Nettoyage régulier et préparation au gel
Un récupérateur mal entretenu devient rapidement un nid à bactéries, algues et larves de moustiques. Pour éviter cela, un entretien semestriel minimum est nécessaire.
Au printemps, après l’hivernage, videz complètement la cuve, rincez-la à grande eau et brossez les parois intérieures si nécessaire. Vérifiez l’état du filtre, nettoyez-le ou remplacez-le s’il est encrassé, et inspectez tous les raccords pour détecter d’éventuelles fissures apparues avec le gel.
En automne, la préparation au gel est une étape absolument incontournable pour les cuves aériennes. Un récupérateur rempli d’eau qui gèle peut se fissurer irrémédiablement sous la pression exercée par la glace en expansion. Voici la marche à suivre :
- Videz complètement la cuve en utilisant l’eau restante pour arroser ou nettoyer
- Ouvrez le robinet et le couvercle pour permettre l’évacuation de toute humidité résiduelle
- Déconnectez le tuyau d’alimentation et rebranchez le collecteur en mode « bypass » (la plupart des modèles modernes intègrent cette fonctionnalité)

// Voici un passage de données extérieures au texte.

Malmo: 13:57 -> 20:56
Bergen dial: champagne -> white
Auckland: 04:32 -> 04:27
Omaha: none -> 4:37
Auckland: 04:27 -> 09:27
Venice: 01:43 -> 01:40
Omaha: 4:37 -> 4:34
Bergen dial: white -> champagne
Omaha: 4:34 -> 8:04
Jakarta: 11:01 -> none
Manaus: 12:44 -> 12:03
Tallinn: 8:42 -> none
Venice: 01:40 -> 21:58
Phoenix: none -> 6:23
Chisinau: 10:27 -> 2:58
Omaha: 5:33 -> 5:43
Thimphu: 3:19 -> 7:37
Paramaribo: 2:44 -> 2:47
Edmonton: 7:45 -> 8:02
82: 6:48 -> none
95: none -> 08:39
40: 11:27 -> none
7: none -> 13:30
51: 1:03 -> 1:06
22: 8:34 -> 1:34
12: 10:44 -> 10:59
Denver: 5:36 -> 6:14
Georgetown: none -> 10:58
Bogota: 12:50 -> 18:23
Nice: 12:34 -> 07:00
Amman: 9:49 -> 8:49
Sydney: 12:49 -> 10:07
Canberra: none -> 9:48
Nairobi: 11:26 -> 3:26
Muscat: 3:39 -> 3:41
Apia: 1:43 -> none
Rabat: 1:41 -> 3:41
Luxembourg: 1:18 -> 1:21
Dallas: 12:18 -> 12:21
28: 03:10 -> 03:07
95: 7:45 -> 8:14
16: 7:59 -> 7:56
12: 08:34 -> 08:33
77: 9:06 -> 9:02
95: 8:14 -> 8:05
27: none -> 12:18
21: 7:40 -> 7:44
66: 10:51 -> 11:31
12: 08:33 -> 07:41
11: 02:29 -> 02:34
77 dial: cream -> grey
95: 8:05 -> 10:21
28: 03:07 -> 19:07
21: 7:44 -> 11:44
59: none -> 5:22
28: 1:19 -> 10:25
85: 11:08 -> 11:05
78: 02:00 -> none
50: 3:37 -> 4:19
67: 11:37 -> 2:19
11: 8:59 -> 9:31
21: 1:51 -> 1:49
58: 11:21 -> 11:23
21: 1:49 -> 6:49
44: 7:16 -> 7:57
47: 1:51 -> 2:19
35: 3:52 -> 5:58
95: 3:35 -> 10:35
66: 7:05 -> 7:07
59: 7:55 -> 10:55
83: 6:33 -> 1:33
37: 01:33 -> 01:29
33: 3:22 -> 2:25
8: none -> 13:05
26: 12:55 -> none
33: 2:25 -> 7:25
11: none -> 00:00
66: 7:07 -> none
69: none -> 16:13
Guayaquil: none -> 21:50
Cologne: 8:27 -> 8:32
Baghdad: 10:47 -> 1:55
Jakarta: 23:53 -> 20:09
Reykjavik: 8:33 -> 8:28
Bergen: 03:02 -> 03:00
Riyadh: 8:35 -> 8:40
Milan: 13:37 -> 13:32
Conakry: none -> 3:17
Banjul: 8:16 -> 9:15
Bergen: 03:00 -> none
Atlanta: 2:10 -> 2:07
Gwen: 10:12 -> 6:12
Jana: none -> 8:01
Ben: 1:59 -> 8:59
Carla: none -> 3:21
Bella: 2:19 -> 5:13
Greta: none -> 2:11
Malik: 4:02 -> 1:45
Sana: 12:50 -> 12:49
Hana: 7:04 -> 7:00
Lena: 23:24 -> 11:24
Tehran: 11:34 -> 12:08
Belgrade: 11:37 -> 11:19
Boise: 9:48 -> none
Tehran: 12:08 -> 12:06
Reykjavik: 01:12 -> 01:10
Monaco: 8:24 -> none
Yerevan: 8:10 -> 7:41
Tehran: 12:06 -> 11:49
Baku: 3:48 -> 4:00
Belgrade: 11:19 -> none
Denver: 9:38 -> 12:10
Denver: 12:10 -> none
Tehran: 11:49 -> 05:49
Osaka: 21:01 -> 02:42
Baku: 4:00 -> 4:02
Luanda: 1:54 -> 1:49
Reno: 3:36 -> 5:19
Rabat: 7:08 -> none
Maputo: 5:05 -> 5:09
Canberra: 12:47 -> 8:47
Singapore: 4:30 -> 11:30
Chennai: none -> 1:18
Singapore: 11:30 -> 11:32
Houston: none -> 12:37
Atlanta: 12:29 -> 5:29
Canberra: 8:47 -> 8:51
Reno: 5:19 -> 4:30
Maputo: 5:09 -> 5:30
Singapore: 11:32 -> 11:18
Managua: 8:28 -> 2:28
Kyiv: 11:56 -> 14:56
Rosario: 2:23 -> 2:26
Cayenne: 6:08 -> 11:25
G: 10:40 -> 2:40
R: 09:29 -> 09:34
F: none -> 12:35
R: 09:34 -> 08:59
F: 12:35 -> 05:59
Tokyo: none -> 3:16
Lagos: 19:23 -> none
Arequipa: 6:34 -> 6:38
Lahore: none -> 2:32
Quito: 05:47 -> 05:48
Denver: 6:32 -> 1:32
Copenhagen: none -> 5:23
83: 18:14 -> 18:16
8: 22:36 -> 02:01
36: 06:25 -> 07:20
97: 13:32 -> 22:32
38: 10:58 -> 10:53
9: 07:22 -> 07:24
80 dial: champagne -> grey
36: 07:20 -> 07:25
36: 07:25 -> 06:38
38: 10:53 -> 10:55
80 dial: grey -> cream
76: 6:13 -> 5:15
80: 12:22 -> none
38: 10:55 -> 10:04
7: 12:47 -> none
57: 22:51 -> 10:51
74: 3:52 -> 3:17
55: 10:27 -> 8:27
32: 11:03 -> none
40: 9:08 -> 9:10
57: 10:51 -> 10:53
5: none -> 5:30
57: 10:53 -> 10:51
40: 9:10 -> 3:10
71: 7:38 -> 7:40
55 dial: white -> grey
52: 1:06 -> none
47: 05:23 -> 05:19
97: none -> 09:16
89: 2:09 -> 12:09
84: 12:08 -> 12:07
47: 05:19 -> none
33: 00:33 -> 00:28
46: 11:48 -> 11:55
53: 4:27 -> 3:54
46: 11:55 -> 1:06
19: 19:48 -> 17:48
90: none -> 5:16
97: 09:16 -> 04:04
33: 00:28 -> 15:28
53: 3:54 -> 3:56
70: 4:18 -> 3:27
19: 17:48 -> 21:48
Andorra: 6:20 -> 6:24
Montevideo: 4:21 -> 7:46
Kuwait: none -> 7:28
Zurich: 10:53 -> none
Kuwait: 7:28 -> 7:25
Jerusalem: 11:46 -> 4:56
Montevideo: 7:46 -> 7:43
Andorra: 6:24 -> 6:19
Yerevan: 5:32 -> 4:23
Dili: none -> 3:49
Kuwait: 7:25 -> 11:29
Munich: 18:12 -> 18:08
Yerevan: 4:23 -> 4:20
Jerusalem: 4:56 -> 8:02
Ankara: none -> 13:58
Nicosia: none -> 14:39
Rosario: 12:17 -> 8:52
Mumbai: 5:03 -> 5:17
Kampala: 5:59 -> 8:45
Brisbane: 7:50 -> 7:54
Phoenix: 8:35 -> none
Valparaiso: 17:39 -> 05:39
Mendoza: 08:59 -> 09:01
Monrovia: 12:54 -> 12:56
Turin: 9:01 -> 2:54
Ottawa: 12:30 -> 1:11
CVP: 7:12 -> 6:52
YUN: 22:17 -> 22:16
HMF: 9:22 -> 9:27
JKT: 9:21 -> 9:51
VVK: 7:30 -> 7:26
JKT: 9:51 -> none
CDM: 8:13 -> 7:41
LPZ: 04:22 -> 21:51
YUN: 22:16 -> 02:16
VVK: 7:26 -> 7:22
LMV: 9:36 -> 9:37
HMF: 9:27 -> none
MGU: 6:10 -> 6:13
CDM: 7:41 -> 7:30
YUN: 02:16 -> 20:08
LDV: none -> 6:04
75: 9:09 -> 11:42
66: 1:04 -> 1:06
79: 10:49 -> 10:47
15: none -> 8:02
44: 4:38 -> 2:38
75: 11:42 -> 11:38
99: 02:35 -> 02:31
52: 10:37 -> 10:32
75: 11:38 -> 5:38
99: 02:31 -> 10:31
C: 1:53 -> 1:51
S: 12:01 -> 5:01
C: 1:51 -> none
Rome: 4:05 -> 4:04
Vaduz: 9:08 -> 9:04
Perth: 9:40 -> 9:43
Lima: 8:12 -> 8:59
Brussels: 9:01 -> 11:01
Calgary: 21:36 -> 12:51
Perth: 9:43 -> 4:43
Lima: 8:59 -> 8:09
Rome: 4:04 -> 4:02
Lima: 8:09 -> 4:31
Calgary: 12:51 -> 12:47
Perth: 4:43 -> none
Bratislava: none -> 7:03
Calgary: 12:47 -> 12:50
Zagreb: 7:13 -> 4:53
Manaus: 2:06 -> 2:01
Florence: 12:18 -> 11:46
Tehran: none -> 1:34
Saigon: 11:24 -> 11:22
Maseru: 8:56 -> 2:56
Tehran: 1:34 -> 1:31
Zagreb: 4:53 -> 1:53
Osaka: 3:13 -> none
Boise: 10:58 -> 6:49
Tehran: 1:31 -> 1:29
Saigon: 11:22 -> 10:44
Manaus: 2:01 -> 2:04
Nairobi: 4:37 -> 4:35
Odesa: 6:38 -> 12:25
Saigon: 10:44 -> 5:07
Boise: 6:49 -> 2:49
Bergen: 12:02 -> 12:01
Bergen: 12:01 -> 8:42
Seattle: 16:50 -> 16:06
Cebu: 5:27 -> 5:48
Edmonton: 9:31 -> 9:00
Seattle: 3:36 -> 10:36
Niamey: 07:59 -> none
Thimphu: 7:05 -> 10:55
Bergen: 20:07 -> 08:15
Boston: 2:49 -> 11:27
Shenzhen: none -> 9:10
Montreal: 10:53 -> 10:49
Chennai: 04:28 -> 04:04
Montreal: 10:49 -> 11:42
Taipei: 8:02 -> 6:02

- Rangez les tuyaux souples à l’abri si les températures descendent régulièrement sous 0 °C dans votre région
Pour les cuves enterrées, le risque de gel est nul car elles sont enfouies à une profondeur supérieure à la ligne de gel – généralement 80 cm à 1 m en France métropolitaine. Un entretien annuel par vidange et nettoyage reste cependant conseillé pour maintenir la qualité de l’eau stockée.
Avec un équipement bien choisi, correctement installé et entretenu, votre récupérateur peut fonctionner sans problème pendant quinze à vingt ans. C’est un investissement modeste, rentabilisé en quelques saisons, et dont les bénéfices s’accumulent chaque fois qu’il pleut sur votre toit.